◆ Image and design file data:
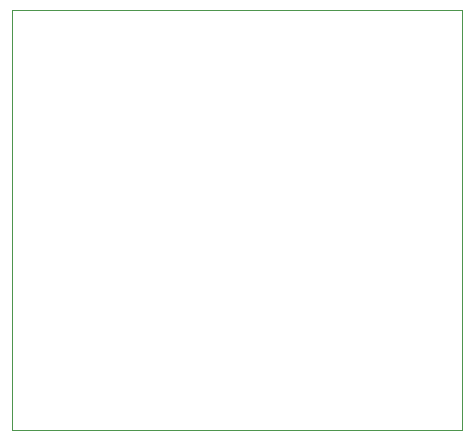
<source format=gbr>
G04 #@! TF.GenerationSoftware,KiCad,Pcbnew,(6.0.7)*
G04 #@! TF.CreationDate,2022-08-26T14:07:21-05:00*
G04 #@! TF.ProjectId,UTCPW_MountingBoard,55544350-575f-44d6-9f75-6e74696e6742,rev?*
G04 #@! TF.SameCoordinates,Original*
G04 #@! TF.FileFunction,Profile,NP*
%FSLAX46Y46*%
G04 Gerber Fmt 4.6, Leading zero omitted, Abs format (unit mm)*
G04 Created by KiCad (PCBNEW (6.0.7)) date 2022-08-26 14:07:21*
%MOMM*%
%LPD*%
G01*
G04 APERTURE LIST*
G04 #@! TA.AperFunction,Profile*
%ADD10C,0.050000*%
G04 #@! TD*
G04 APERTURE END LIST*
D10*
X107950000Y-86360000D02*
X107950000Y-121920000D01*
X146050000Y-86360000D02*
X146050000Y-121920000D01*
X107950000Y-86360000D02*
X146050000Y-86360000D01*
X107950000Y-121920000D02*
X146050000Y-121920000D01*
M02*

</source>
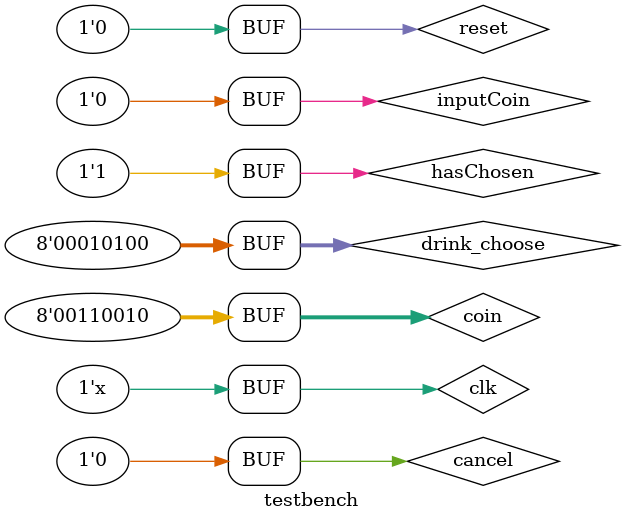
<source format=v>
module testbench ;

reg clk, reset, cancel, inputCoin, hasChosen ;
reg [7:0] coin, drink_choose ;


parameter tea = 8'd10,
          coke = 8'd15,
		  coffee = 8'd20,
		  milk = 8'd25;

FSM fsm( clk, reset, coin, drink_choose, cancel, inputCoin, hasChosen ) ;


always #5  clk = ~clk ;
initial begin
    clk = 1 ;
	// init
	reset = 1 ;
	drink_choose = 0 ;
	cancel = 0 ;
	inputCoin = 0 ; // 沒投錢=0, 投錢了=1
	hasChosen = 0 ; // 尚未選擇飲料=0, 已選擇飲料 = 1

	// B1
	$display( "Start B1\n" );
	#10 reset = 0; 
	#10 coin = 8'd10 ; inputCoin = 1 ; // 代表投錢了
	#10 coin = 8'd1 ;
	#10 coin = 8'd10 ;
	#30 drink_choose = coffee ; hasChosen = 1 ; // 選擇咖啡
	#10 inputCoin = 0 ; 
	#30 $display( "END B1\n" );
		$display( "-------------------------------------------------------------------------" );
	
	
	
	
	// init
	reset = 1 ; 
	hasChosen = 0 ;
	drink_choose = 0 ;
	cancel = 0 ;
	inputCoin = 0 ;
	#10 $display( "Start B2\n" );
	//start now!
	#10 reset = 0; 
	#10 coin = 8'd5 ; inputCoin = 1 ; 
	#10 coin = 8'd10 ;
	#10 cancel = 1 ; inputCoin = 0 ;
	#30 cancel = 0 ; coin = 8'd10 ; inputCoin = 1 ; 
	#10 coin = 8'd10 ;
	#10 coin = 8'd1 ;
	#20 coin = 8'd1 ;
	#20 coin = 8'd1 ;
	#20 coin = 8'd1 ;
	#20 coin = 8'd1 ;
	#20 drink_choose = milk ; hasChosen = 1 ;
	#10 inputCoin = 0 ;
	#30 $display( "END B2\n" );
		$display( "-------------------------------------------------------------------------" );
	
	
	
	
	
	// init
	reset = 1 ; 
	hasChosen = 0 ;
	drink_choose = 0 ;
	cancel = 0 ;
	inputCoin = 0 ;
	#10 $display( "Start B3\n" );
	//start now!
	#10 reset = 0; 
	#10 coin = 8'd5 ; inputCoin = 1 ; 
	#10 coin = 8'd10 ;
	#10 cancel = 1 ; inputCoin = 0 ;
	#30 cancel = 0 ; coin = 8'd10 ; inputCoin = 1 ; 
	#10 coin = 8'd10 ;
	#20 drink_choose = coke ; hasChosen = 1 ; // 可樂
	#10 inputCoin = 0 ; hasChosen = 0 ;
	#10 coin = 8'd10 ; inputCoin = 1 ; 
	#10 coin = 8'd10 ;
	#20 drink_choose = milk ; hasChosen = 1 ; // 牛奶
	#10 inputCoin = 0 ;hasChosen = 0;
	#10 coin = 8'd10 ; inputCoin = 1 ; 
	#10 drink_choose = tea ; hasChosen = 1 ; // 茶
	#10 inputCoin = 0 ; hasChosen = 0;
	#20 coin = 8'd50 ; inputCoin = 1 ; 	
	#10 drink_choose = coffee ; hasChosen = 1 ; // 咖啡
	#10 inputCoin = 0 ;
	#30 $display( "END B3\n" );
		
end


endmodule
</source>
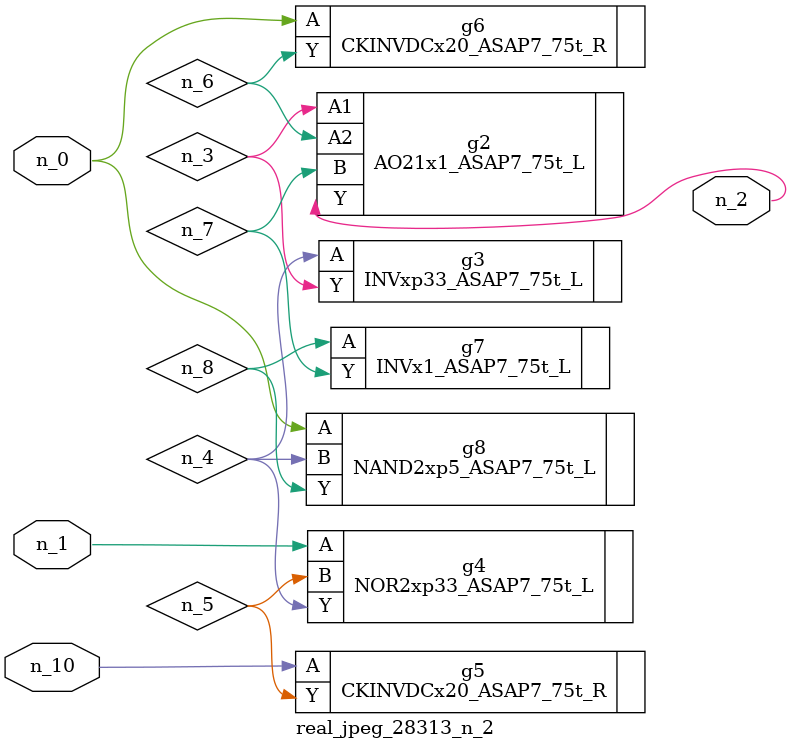
<source format=v>
module real_jpeg_28313_n_2 (n_1, n_10, n_0, n_2);

input n_1;
input n_10;
input n_0;

output n_2;

wire n_5;
wire n_4;
wire n_8;
wire n_6;
wire n_7;
wire n_3;

CKINVDCx20_ASAP7_75t_R g6 ( 
.A(n_0),
.Y(n_6)
);

NAND2xp5_ASAP7_75t_L g8 ( 
.A(n_0),
.B(n_4),
.Y(n_8)
);

NOR2xp33_ASAP7_75t_L g4 ( 
.A(n_1),
.B(n_5),
.Y(n_4)
);

AO21x1_ASAP7_75t_L g2 ( 
.A1(n_3),
.A2(n_6),
.B(n_7),
.Y(n_2)
);

INVxp33_ASAP7_75t_L g3 ( 
.A(n_4),
.Y(n_3)
);

INVx1_ASAP7_75t_L g7 ( 
.A(n_8),
.Y(n_7)
);

CKINVDCx20_ASAP7_75t_R g5 ( 
.A(n_10),
.Y(n_5)
);


endmodule
</source>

◆ Problem description: The answer must be every line of the data that contains the word "format".

◆ Exercise answer:
<source format=gbr>
G04 Gerber Fmt 4.6, Leading zero omitted, Abs format (unit mm)*
<source format=v>
<source format=v>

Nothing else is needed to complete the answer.